Jakarta (parlemenbanten.com) – Meski harus menghadapi berbagai tantangan global yang tercermin dari konflik geopolitik di Timur Tengah dan pengetatan kebijakan moneter negara maju, perlambatan ekonomi global, dan perubahan iklim, perekonomian Indonesia tetap mampu tumbuh solid di triwulan ketiga 2023. Kinerja perekonomian Indonesia tersebut, terhitung masih lebih baik dibandingkan dengan Tiongkok, Malaysia, Amerika Serikat, dan Korea Selatan. Jerman dan Arab Saudi bahkan mengalami kontraksi pada triwulan ketiga 2023 ini.
“Di tengah berbagai resiko global, ekonomi Indonesia masih mampu menunjukkan ketahanannya dengan tetap tumbuh positif 4,94% (yoy) atau 5,05% (ctc),” ungkap Menteri Koordinator Bidang Perekonomian Airlangga Hartarto dalam Konferensi Pers Konferensi Pers: PDB Kuartal III 2023 serta Stimulus Fiskal di Selasar Loka Kertagama Kemenko Perekonomian secara hybrid, Senin (6/11/2023).

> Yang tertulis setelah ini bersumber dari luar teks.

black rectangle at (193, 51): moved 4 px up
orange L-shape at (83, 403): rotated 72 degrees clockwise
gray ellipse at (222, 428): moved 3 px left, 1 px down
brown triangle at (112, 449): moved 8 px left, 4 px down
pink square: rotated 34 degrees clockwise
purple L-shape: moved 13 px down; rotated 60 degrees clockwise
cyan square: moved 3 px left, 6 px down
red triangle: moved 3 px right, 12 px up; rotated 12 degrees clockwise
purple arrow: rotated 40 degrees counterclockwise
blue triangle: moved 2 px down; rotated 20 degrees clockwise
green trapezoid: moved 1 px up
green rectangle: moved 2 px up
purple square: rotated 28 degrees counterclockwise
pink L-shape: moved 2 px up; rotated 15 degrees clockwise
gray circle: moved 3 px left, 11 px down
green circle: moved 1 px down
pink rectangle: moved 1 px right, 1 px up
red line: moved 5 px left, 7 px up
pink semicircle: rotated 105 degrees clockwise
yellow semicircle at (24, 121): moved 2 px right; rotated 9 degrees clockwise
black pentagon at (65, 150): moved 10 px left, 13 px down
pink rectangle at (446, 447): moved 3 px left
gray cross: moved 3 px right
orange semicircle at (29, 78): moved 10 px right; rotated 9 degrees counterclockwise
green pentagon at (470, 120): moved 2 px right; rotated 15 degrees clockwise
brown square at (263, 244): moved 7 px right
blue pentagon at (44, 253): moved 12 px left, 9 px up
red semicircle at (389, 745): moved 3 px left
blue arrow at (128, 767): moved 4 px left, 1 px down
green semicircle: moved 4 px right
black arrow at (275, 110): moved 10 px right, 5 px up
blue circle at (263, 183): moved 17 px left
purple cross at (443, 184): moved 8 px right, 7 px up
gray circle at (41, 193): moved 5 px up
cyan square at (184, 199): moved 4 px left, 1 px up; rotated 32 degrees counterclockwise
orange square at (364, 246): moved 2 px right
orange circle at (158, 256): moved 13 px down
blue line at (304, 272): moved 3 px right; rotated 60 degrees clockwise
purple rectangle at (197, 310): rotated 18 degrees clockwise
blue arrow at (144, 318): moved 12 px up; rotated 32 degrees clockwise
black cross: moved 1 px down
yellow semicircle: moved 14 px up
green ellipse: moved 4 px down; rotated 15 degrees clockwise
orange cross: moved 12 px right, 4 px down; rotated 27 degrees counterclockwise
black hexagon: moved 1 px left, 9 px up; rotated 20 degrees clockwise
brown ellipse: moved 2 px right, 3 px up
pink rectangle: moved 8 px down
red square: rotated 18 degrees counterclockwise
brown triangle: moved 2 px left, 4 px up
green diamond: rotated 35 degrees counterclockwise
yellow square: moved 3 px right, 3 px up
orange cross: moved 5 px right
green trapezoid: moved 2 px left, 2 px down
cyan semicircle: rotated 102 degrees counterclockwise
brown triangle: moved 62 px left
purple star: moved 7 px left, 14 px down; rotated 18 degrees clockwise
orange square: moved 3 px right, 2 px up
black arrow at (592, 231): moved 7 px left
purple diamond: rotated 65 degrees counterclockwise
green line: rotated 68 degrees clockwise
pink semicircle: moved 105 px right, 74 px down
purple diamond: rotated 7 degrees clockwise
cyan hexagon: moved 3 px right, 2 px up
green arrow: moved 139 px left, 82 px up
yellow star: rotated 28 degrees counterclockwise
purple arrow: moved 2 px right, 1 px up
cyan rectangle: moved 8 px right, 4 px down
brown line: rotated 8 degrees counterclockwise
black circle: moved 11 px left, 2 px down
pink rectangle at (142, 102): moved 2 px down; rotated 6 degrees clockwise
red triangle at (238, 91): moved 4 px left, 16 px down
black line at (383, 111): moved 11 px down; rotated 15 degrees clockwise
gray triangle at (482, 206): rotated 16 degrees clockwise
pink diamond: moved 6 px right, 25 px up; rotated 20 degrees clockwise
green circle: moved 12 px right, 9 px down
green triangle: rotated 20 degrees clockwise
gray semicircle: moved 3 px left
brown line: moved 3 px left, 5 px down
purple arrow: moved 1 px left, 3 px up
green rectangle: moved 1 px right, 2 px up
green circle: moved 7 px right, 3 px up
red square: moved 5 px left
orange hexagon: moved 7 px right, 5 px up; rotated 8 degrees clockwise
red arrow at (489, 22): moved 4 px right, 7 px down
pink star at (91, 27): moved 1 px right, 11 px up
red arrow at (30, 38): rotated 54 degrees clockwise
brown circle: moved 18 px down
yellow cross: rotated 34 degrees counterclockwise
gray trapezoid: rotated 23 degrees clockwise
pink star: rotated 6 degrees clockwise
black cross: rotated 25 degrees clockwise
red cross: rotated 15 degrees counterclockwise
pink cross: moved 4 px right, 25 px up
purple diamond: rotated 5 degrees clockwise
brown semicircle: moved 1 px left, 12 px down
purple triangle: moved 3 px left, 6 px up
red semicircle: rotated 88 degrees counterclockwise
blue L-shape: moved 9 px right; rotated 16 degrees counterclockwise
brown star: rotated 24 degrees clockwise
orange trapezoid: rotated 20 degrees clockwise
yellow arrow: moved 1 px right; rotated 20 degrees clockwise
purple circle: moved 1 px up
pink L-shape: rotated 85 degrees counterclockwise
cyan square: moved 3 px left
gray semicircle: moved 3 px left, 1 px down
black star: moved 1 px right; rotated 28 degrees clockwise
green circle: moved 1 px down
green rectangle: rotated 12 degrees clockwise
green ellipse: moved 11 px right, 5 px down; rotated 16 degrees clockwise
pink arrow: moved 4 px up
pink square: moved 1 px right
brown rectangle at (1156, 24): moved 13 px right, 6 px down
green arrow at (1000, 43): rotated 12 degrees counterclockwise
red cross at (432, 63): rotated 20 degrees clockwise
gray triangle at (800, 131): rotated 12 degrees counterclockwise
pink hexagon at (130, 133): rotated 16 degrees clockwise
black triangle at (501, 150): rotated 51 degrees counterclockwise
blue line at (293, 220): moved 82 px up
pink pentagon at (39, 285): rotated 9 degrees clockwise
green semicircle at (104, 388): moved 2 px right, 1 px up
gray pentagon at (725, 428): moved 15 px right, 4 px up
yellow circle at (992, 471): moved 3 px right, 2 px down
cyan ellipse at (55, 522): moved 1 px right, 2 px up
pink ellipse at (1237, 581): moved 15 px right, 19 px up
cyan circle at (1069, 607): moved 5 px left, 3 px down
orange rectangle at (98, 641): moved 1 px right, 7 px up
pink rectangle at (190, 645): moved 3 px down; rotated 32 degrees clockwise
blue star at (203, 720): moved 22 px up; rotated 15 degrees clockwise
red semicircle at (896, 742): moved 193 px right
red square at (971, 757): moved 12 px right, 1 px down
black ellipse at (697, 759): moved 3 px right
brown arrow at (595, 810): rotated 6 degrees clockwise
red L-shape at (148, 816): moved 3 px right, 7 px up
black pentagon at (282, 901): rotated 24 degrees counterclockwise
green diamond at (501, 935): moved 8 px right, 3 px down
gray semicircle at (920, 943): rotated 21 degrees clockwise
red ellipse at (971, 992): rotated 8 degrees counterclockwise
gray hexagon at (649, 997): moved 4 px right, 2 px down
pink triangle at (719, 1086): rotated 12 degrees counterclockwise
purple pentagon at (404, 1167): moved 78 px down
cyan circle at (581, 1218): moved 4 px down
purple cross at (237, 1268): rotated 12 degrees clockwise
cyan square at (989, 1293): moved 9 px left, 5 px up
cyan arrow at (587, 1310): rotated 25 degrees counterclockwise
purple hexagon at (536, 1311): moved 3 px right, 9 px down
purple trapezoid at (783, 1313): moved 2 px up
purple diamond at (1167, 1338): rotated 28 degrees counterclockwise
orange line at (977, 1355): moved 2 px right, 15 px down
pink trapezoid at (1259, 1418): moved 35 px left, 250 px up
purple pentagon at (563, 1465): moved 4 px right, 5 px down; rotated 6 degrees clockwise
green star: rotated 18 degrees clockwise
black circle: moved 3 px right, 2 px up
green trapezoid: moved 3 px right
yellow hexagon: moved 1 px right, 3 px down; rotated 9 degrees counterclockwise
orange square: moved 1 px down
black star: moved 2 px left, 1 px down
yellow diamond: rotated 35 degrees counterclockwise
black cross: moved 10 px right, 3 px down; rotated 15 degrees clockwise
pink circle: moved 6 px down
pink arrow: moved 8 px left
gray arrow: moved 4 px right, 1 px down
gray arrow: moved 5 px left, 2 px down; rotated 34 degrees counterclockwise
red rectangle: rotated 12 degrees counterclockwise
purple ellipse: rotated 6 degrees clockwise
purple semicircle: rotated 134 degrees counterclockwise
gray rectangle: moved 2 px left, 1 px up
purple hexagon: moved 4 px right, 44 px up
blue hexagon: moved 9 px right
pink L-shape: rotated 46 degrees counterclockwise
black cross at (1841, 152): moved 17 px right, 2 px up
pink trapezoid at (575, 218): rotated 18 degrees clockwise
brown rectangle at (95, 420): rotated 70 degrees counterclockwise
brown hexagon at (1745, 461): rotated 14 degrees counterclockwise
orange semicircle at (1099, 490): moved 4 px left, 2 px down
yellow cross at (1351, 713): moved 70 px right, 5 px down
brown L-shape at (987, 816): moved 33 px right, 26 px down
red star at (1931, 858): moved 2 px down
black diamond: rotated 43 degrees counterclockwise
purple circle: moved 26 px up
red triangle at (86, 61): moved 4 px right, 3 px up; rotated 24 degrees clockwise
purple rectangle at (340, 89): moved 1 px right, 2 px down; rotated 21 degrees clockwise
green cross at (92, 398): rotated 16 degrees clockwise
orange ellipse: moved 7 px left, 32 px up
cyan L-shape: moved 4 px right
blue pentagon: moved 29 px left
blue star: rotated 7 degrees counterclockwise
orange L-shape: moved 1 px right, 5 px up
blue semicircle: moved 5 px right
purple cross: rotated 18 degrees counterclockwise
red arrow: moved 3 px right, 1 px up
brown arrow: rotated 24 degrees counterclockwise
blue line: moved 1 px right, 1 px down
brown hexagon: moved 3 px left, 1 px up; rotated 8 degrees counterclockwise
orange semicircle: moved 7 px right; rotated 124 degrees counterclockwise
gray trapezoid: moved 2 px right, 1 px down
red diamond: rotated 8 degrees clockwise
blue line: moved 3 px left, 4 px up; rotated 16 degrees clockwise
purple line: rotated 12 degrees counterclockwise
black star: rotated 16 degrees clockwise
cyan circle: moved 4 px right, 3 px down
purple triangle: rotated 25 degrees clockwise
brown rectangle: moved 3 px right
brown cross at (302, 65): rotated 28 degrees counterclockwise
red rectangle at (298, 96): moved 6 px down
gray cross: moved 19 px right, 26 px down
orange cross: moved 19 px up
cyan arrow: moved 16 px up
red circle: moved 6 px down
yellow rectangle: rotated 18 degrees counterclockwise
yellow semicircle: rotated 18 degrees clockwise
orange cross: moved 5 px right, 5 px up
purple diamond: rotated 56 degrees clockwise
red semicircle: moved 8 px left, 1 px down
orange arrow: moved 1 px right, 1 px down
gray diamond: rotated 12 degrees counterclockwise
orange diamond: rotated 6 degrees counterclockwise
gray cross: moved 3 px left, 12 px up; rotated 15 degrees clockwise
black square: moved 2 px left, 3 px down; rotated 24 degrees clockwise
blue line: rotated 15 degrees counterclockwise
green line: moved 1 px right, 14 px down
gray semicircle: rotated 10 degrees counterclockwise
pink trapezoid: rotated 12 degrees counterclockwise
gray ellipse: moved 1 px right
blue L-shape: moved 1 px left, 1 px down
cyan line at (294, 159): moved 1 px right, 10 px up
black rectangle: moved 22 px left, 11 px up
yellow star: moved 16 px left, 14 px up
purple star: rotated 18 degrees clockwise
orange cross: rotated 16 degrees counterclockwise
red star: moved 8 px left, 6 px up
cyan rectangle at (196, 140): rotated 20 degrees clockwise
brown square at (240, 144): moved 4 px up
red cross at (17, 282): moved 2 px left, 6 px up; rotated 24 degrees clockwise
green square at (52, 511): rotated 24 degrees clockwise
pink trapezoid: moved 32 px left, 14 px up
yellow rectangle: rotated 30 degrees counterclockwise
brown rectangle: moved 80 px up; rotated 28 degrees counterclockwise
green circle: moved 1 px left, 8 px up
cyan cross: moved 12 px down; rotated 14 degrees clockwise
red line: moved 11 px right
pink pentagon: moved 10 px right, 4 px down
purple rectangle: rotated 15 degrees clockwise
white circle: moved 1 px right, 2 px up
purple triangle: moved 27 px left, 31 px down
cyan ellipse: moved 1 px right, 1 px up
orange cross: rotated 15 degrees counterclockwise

Pemerintah tidak hanya menginginkan pertumbuhan ekonomi yang tinggi namun juga memiliki kualitas yang baik. Untuk itu, Pemerintah terus berupaya menjaga daya beli masyarakat dengan menjaga inflasi dan menyalurkan insentif. Pemerintah juga mendorong permintaan domestik merupakan strategi kebijakan Pemerintah di jangka pendek untuk dan mendorong pertumbuhan ekonomi. Penambahan bantuan sosial dan stimulus fiskal sektor perumahan juga didorong untuk menjaga daya beli masyarakat dan mendorong investasi.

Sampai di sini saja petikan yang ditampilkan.